TASK ITEM: Print all of the data below exactly as it appears, leaving out every image.

━━━━━━

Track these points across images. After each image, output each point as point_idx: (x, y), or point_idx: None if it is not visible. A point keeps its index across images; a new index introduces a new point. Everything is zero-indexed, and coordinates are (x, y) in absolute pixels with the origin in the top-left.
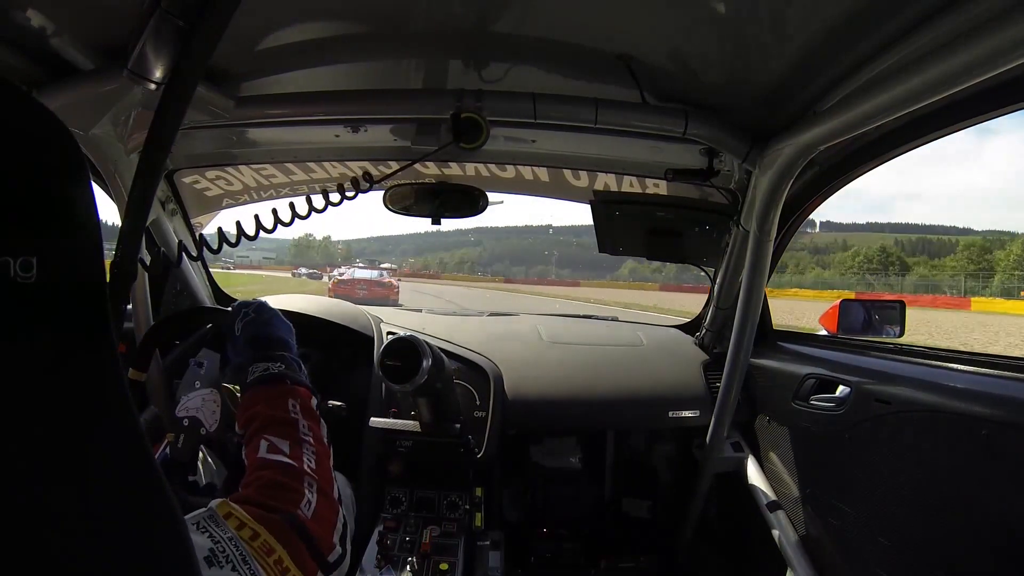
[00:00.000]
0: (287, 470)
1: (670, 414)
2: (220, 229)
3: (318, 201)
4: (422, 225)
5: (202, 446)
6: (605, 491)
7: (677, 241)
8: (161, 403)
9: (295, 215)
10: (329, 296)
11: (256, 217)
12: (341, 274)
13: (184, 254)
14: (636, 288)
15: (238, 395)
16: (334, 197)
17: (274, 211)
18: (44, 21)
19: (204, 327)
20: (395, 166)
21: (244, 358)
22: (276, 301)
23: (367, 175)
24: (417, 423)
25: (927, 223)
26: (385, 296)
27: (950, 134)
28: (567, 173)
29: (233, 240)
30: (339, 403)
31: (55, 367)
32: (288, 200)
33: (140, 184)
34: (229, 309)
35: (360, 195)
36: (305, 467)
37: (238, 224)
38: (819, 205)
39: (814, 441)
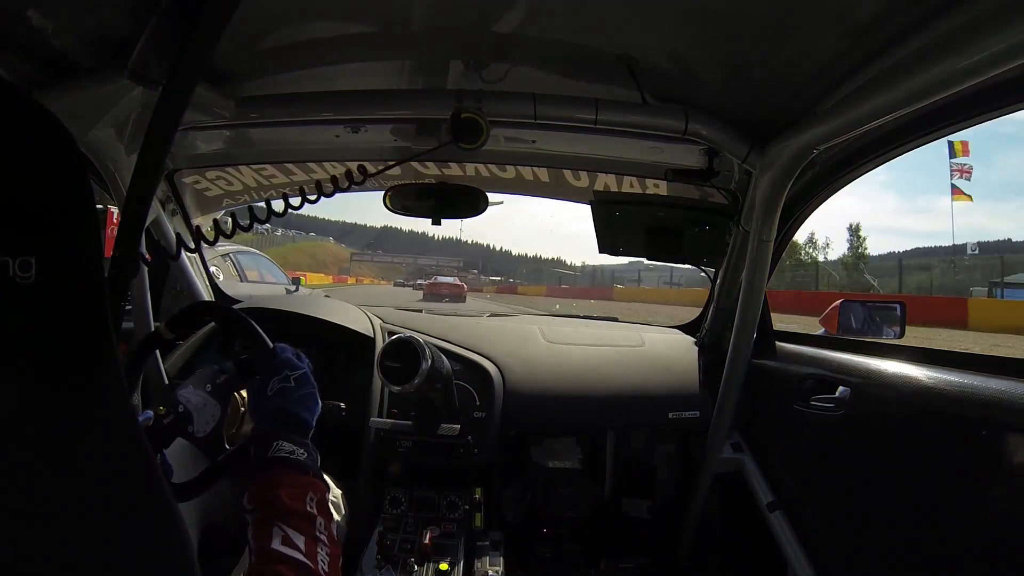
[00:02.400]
0: (304, 571)
1: (670, 414)
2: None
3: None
4: None
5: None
6: (605, 491)
7: (677, 241)
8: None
9: (288, 206)
10: (424, 294)
11: (250, 209)
12: (431, 279)
13: (183, 249)
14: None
15: (242, 408)
16: (327, 189)
17: (267, 202)
18: (44, 21)
19: (231, 339)
20: (396, 167)
21: (266, 425)
22: (276, 301)
23: (361, 167)
24: (417, 424)
25: None
26: (458, 293)
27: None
28: (567, 173)
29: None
30: (339, 403)
31: (54, 367)
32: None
33: (139, 184)
34: (272, 347)
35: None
36: (320, 568)
37: (233, 215)
38: (819, 206)
39: (814, 441)
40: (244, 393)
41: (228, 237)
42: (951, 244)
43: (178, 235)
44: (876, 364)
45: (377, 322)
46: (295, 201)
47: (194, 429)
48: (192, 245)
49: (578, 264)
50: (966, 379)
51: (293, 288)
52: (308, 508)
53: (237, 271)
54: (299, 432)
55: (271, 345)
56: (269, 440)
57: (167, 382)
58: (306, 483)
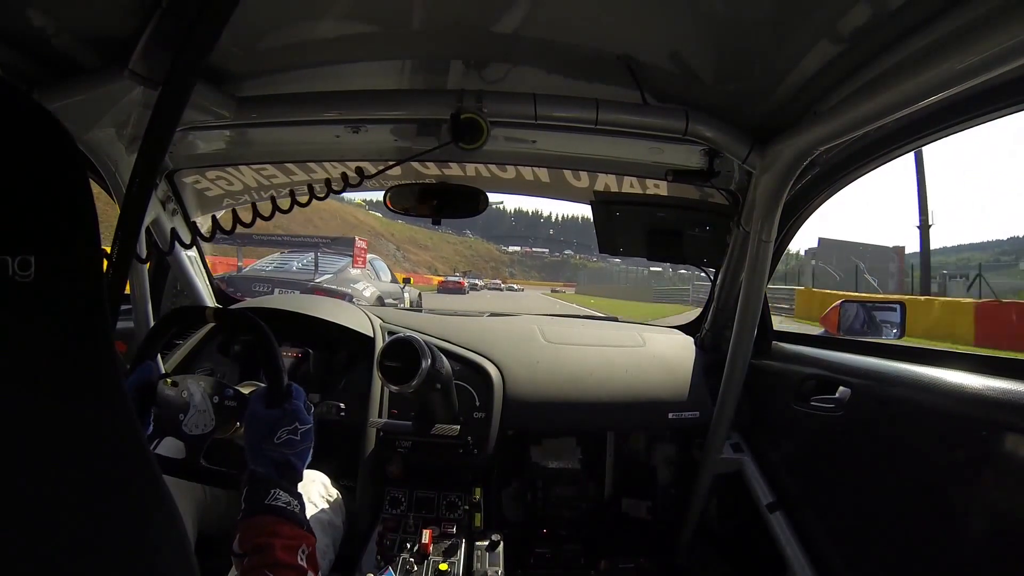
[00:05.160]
0: None
1: (670, 415)
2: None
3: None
4: None
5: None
6: (605, 492)
7: (677, 242)
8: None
9: (276, 208)
10: (438, 289)
11: (234, 211)
12: (446, 278)
13: (181, 247)
14: None
15: (238, 424)
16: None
17: (253, 205)
18: (44, 21)
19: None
20: (396, 167)
21: (265, 469)
22: (276, 301)
23: (359, 169)
24: (416, 424)
25: None
26: (459, 288)
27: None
28: (567, 174)
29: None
30: (338, 403)
31: (53, 365)
32: (273, 197)
33: (137, 183)
34: (288, 385)
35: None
36: None
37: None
38: (820, 206)
39: (814, 442)
40: (237, 389)
41: (228, 234)
42: None
43: (173, 230)
44: (876, 364)
45: (377, 322)
46: (284, 206)
47: (185, 421)
48: (189, 244)
49: None
50: (966, 379)
51: (402, 286)
52: (299, 561)
53: (375, 273)
54: (294, 483)
55: (286, 382)
56: (267, 486)
57: (163, 372)
58: (300, 536)
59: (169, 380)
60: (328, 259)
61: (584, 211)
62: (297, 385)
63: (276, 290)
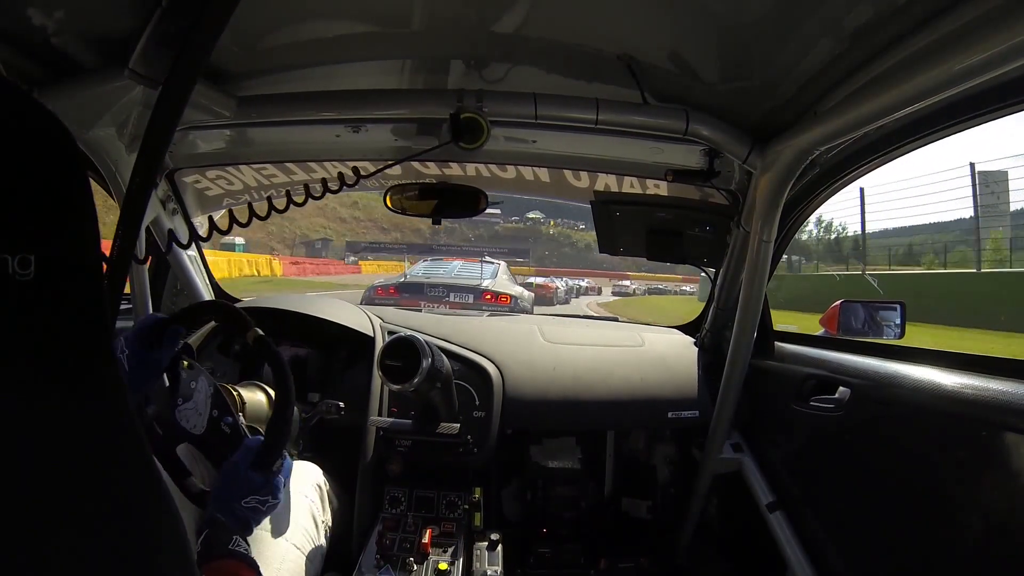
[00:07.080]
0: None
1: (670, 414)
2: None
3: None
4: None
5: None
6: (605, 491)
7: (677, 242)
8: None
9: (272, 208)
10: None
11: (230, 211)
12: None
13: (180, 247)
14: None
15: (234, 391)
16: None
17: (250, 205)
18: (45, 20)
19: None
20: (396, 167)
21: (229, 520)
22: (277, 301)
23: (355, 169)
24: (416, 423)
25: None
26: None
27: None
28: (568, 173)
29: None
30: (337, 403)
31: (52, 364)
32: (272, 196)
33: (138, 182)
34: (283, 457)
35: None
36: None
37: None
38: (820, 206)
39: (814, 442)
40: (237, 389)
41: (223, 233)
42: None
43: (171, 231)
44: (876, 364)
45: (377, 321)
46: (280, 205)
47: (180, 407)
48: (185, 243)
49: None
50: (966, 379)
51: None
52: None
53: (511, 277)
54: (247, 534)
55: (284, 453)
56: (231, 533)
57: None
58: None
59: (187, 363)
60: (465, 265)
61: None
62: (289, 459)
63: (451, 294)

━━━━━━

OUTPUT FOR THIS TASK:
Track these points across images. After each image, output each point as point_idx: (x, y), or point_idx: None if it is not visible. A point keeps its index across images; a new index introduces a new point. Everything is zero-indexed, and coordinates are (x, y) in absolute pixels with the origin in the top-left.
[00:00.000]
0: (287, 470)
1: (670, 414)
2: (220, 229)
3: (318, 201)
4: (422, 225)
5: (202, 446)
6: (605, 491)
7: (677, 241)
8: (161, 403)
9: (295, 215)
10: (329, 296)
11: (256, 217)
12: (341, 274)
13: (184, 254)
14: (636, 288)
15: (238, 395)
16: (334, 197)
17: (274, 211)
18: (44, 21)
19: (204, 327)
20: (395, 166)
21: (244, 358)
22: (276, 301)
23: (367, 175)
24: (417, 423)
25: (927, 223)
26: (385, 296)
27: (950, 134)
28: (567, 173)
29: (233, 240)
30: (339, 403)
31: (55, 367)
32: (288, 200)
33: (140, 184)
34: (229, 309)
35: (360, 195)
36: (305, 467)
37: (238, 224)
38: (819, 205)
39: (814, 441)
[00:02.400]
0: (304, 571)
1: (670, 414)
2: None
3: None
4: None
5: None
6: (605, 491)
7: (677, 241)
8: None
9: (288, 206)
10: (424, 294)
11: (250, 209)
12: (431, 279)
13: (183, 249)
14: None
15: (242, 408)
16: (327, 189)
17: (267, 202)
18: (44, 21)
19: (231, 339)
20: (396, 167)
21: (266, 425)
22: (276, 301)
23: (361, 167)
24: (417, 424)
25: None
26: (458, 293)
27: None
28: (567, 173)
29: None
30: (339, 403)
31: (54, 367)
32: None
33: (139, 184)
34: (272, 347)
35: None
36: (320, 568)
37: (233, 215)
38: (819, 206)
39: (814, 441)
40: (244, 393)
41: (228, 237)
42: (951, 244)
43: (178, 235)
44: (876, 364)
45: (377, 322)
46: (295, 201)
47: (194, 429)
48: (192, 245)
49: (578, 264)
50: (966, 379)
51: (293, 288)
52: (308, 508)
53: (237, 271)
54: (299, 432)
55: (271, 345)
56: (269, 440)
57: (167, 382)
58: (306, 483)
[00:05.160]
0: None
1: (670, 415)
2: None
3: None
4: None
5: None
6: (605, 492)
7: (677, 242)
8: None
9: (276, 208)
10: (438, 289)
11: (234, 211)
12: (446, 278)
13: (181, 247)
14: None
15: (238, 424)
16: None
17: (253, 205)
18: (44, 21)
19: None
20: (396, 167)
21: (265, 469)
22: (276, 301)
23: (359, 169)
24: (416, 424)
25: None
26: (459, 288)
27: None
28: (567, 174)
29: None
30: (338, 403)
31: (53, 365)
32: (273, 197)
33: (137, 183)
34: (288, 385)
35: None
36: None
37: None
38: (820, 206)
39: (814, 442)
40: (237, 389)
41: (228, 234)
42: None
43: (173, 230)
44: (876, 364)
45: (377, 322)
46: (284, 206)
47: (185, 421)
48: (189, 244)
49: None
50: (966, 379)
51: (402, 286)
52: (299, 561)
53: (375, 273)
54: (294, 483)
55: (286, 382)
56: (267, 486)
57: (163, 372)
58: (300, 536)
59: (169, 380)
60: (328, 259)
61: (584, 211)
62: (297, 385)
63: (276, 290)
[00:07.080]
0: None
1: (670, 414)
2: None
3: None
4: None
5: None
6: (605, 491)
7: (677, 242)
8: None
9: (272, 208)
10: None
11: (230, 211)
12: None
13: (180, 247)
14: None
15: (234, 391)
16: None
17: (250, 205)
18: (45, 20)
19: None
20: (396, 167)
21: (229, 520)
22: (277, 301)
23: (355, 169)
24: (416, 423)
25: None
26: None
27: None
28: (568, 173)
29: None
30: (337, 403)
31: (52, 364)
32: (272, 196)
33: (138, 182)
34: (283, 457)
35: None
36: None
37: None
38: (820, 206)
39: (814, 442)
40: (237, 389)
41: (223, 233)
42: None
43: (171, 231)
44: (876, 364)
45: (377, 321)
46: (280, 205)
47: (180, 407)
48: (185, 243)
49: None
50: (966, 379)
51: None
52: None
53: (511, 277)
54: (247, 534)
55: (284, 453)
56: (231, 533)
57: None
58: None
59: (187, 363)
60: (465, 265)
61: None
62: (289, 459)
63: (451, 294)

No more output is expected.